Далее – большой религиозный праздник реинкарнации Будды. Священные танцы, одеяния, идолы, маски, церковнослужители, музыкальные инструменты (вот где нужен был бы звуковой фильм!) – все живет не по-театральному, а подлинной жизнью. Заклинательная сила ритмов, покоряющая кованность ритуала выявлены безупречно.
И так все время, от эпизода к эпизоду, из одного волнующего кадра к другому – игра ассонансов, колдовская интенсивность их внутренней насыщенности и спайки. Впрочем, иногда кажется, еще момент, еще метр – сцена будет перетянута, излишне подчеркнута, но нет – В. Пудовкин, доведя зрителя до предела одного настроения, ведет его дальше, к другому – полярному волнению. Так доводит он нас до своей «бури» и в прямом, и в переносном смысле этого слова.
Сценарный скачок, идейный провал ([герой] подымает восстание монголов и сметает с лица своей родины наглых захватчиков власти, потомок великого хана, законный повелитель страны, к которому еще раньше пришли с поклоном и дарами окрестные царьки, имя которого живо в памяти народа и легко делается его национальным стягом). Но режиссера В. Пудовкина этот идейный ляпсус не касается. Его дело – экран, сцена. И он творит чудо: экранный ураган вызывает в зрительном зале духовный ураган, под впечатлением которого публика и расходится.
Таков режиссер Пудовкин и его творческая мощь.
Сотрудники, которыми он окружил себя: оператор А. Головня – хороший техник и чуткий художник; Инкишимов, исполняющий главную роль молодого монгола Тимура, вождя и, очевидно, будущего монарха Монголии, – большой артист. Он создал прекрасный образ, а местами почти не превзойденные в сценическом отношении моменты.
Все остальные артисты дали живые типы, а статисты, игравшие самих себя, дали все, что хотел от них Пудовкин.
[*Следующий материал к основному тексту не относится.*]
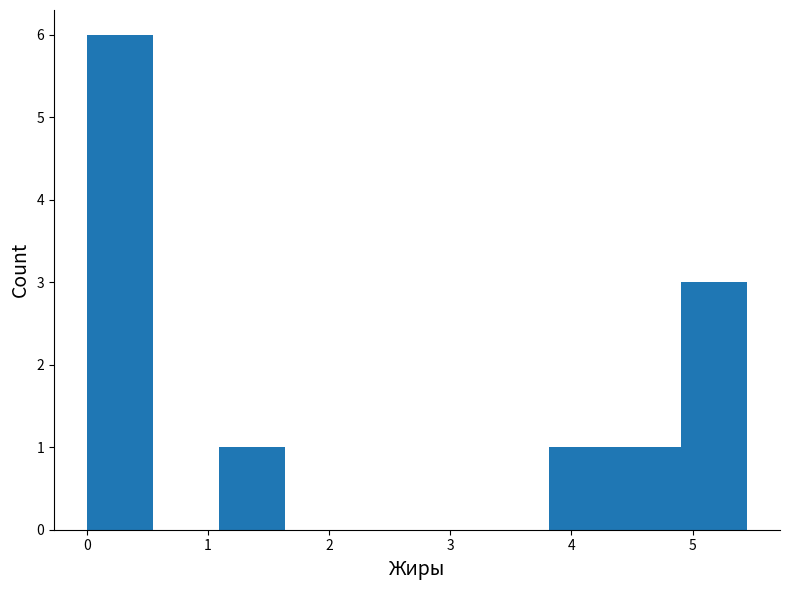

How tall is the bar that spans 0.0 to 0.5 on the x-axis? Neither the bar edges nor the heights are printed on the chart, so give them approximately, as read against the axes.

6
Даже природа, кажется, подчинившись его таланту, «играет» всеми своими многогранными ликами.
И все же есть в фильме, правда, очень смутное, туманное, но неприятное облачко – это желание кого-то невидимого ввести в него обычную для советского производства тенденциозность. В России эта тенденциозность, несомненно, ярко выпирает наружу в агитационных надписях, но здесь, во французском издании, ее нет. Осталось лишь неясное ощущение какого-то чуждого искусству аромата. И это может у нас, русских, несколько ослабить радостное впечатление от сознания, что фильм – творчество русского большого режиссера и талантливых, несмотря ни на что, русских артистов.
Это фильм большевицкий, а потому очень тенденциозный.
Но тенденция в данном случае не социальная, а расовая, так сказать, колониальная. Новый советский фильм призывает азиатские народы сбросить с себя иго чужеземцев, главным образом, конечно, англичан. Словом, этот фильм следует заветам Ильича и стремится бить Великобританскую империю по самым больным местам, по колониям.